Doses studied

Ipamorelin dosage in the research: what was given, to whom, and by which route

A study-by-study record of the doses and routes researchers used — described as research context, never as instructions.

The gist

This page lists the ipamorelin doses that researchers used in published studies. It is a record of what was given to which animal or person and how — not a how-to, not a recommendation, and not a protocol to copy. There is no approved human dose for ipamorelin, because it is approved for nothing.

The pattern across the literature: human studies used intravenous (into-the-vein) dosing in tightly controlled hospital settings; animal studies used a mix of under-the-skin, into-the-belly, and IV routes. A key practical number is the half-life — about two hours in people, meaning the drug clears fairly quickly [2]. The popular at-home "CJC-1295 + ipamorelin" subcutaneous routine has no peer-reviewed human dosing basis and is described below only as the anecdotal community practice it is. Doses appear here strictly to show the evidence base.

Doses used in human studies

Two human studies define the dosing record, and both used the intravenous route under controlled conditions. The 1999 PK/PD study gave single IV infusions of 4.21, 14.02, 42.13, 84.27, and 140.45 nmol/kg over 15 minutes to healthy men (eight per dose level), establishing dose-proportional kinetics and the ~2-hour half-life [2]. The 2014 Phase 2 ileus trial gave 0.03 mg/kg IV twice daily for up to seven days to bowel-resection patients [3]. Both were clinician-administered in a hospital. Neither establishes a self-administration dose, and the trial that tested a real-world clinical outcome did not show benefit [3].

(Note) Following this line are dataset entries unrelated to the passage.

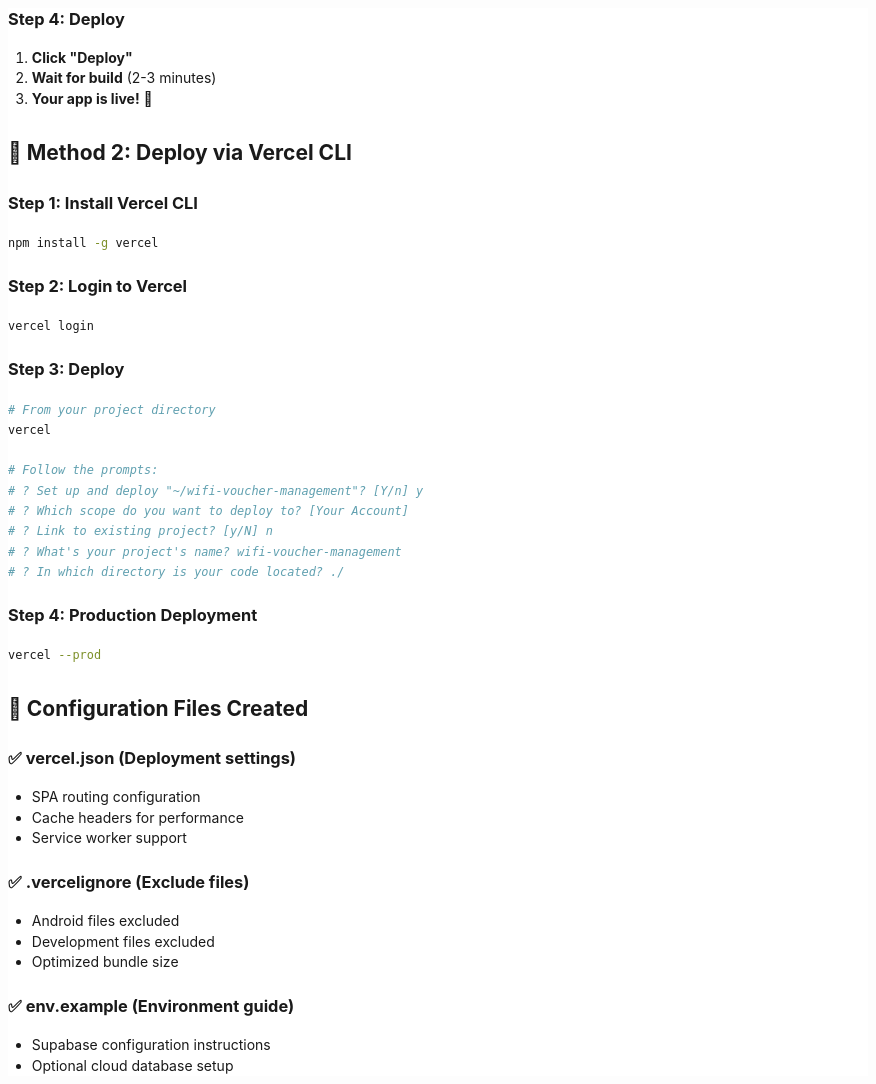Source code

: ### **Step 4: Deploy**
1. **Click "Deploy"**
2. **Wait for build** (2-3 minutes)
3. **Your app is live!** 🎉

## 🚀 **Method 2: Deploy via Vercel CLI**

### **Step 1: Install Vercel CLI**
```bash
npm install -g vercel
```

### **Step 2: Login to Vercel**
```bash
vercel login
```

### **Step 3: Deploy**
```bash
# From your project directory
vercel

# Follow the prompts:
# ? Set up and deploy "~/wifi-voucher-management"? [Y/n] y
# ? Which scope do you want to deploy to? [Your Account]
# ? Link to existing project? [y/N] n
# ? What's your project's name? wifi-voucher-management
# ? In which directory is your code located? ./
```

### **Step 4: Production Deployment**
```bash
vercel --prod
```

## 🔧 **Configuration Files Created**

### **✅ vercel.json** (Deployment settings)
- SPA routing configuration
- Cache headers for performance
- Service worker support

### **✅ .vercelignore** (Exclude files)
- Android files excluded
- Development files excluded
- Optimized bundle size

### **✅ env.example** (Environment guide)
- Supabase configuration instructions
- Optional cloud database setup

Doses used in animal studies

Animal dosing spans several routes and is where most efficacy signals come from. The rat bone-growth study used subcutaneous ipamorelin at 18, 90, and 450 µg/day, split three times daily for 15 days [4]. A separate rat bone-mineral study used 0.5 mg/kg/day by continuous subcutaneous osmotic minipump over 12 weeks. Rat postoperative-ileus work used 0.1–1 mg/kg IV repeated four times daily. The most recent study, the 2024 ferret cachexia model, used 1–3 mg/kg intraperitoneally [5]. These are research doses in defined models — they do not translate to a human regimen.

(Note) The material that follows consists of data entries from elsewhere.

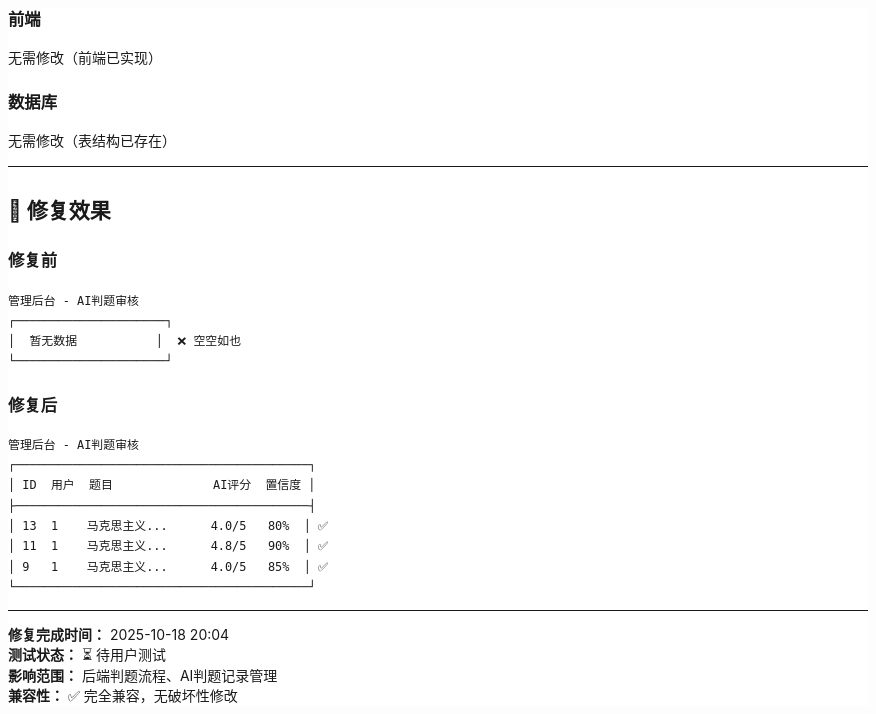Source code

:### 前端

无需修改（前端已实现）

### 数据库

无需修改（表结构已存在）

---

## 🎉 修复效果

### 修复前

```
管理后台 - AI判题审核
┌─────────────────────┐
│  暂无数据           │  ❌ 空空如也
└─────────────────────┘
```

### 修复后

```
管理后台 - AI判题审核
┌─────────────────────────────────────────┐
│ ID  用户  题目              AI评分  置信度 │
├─────────────────────────────────────────┤
│ 13  1    马克思主义...      4.0/5   80%  │ ✅
│ 11  1    马克思主义...      4.8/5   90%  │ ✅
│ 9   1    马克思主义...      4.0/5   85%  │ ✅
└─────────────────────────────────────────┘
```

---

**修复完成时间：** 2025-10-18 20:04  
**测试状态：** ⏳ 待用户测试  
**影响范围：** 后端判题流程、AI判题记录管理  
**兼容性：** ✅ 完全兼容，无破坏性修改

Routes studied and half-life

Ipamorelin has been studied intravenously (human PK and clinical trials; rodent efficacy), subcutaneously (rodent bone and body-composition studies, and the dominant route in community use), intranasally (rodent PK, ~20% bioavailability), and intraperitoneally (rodent and ferret studies) [2] [4] [5]. It is not orally bioavailable; only engineered ipamorelin-derived analogs show meaningful oral uptake.

The terminal half-life is approximately two hours in healthy human volunteers given IV doses, with clearance 0.078 L/h/kg and a steady-state volume of distribution of 0.22 L/kg [2]. The growth-hormone response is a single discrete pulse peaking about 40 minutes (0.67 h) after dosing [2]. The dedicated how long does ipamorelin stay in your system page works through what that half-life means in practice.

How much cjc-1295 ipamorelin should i take

The question "how much cjc-1295 ipamorelin should i take" has no evidence-based answer, because no peer-reviewed human dosing study of the combination exists. The strongest combination evidence is a single animal (mouse) muscle-tension result that a 2026 review explicitly limits to animal data [15]. Community "stack" protocols pair the two subcutaneously, but those regimens have no controlled-trial basis and are anecdotal, not recommended. This site documents the research record and does not provide a dose. There is no studied human dose to report.

How to reconstitute cjc-1295 ipamorelin 5mg

Research-supply ipamorelin (and CJC-1295) is shipped as a lyophilized — freeze-dried — powder, either the free base or the acetate salt, and is reconstituted with bacteriostatic water for research handling. As peptides, both degrade with heat and repeated freeze-thaw, so reconstituted solution is generally kept refrigerated. These are general peptide-handling observations drawn from the research-supply literature, not a clinical preparation instruction and not a dosing guide. Because there is no approved human use, no labeled reconstitution-to-dose procedure exists; specific "5 mg" mixing ratios circulated in community guides are not validated by any controlled study [3].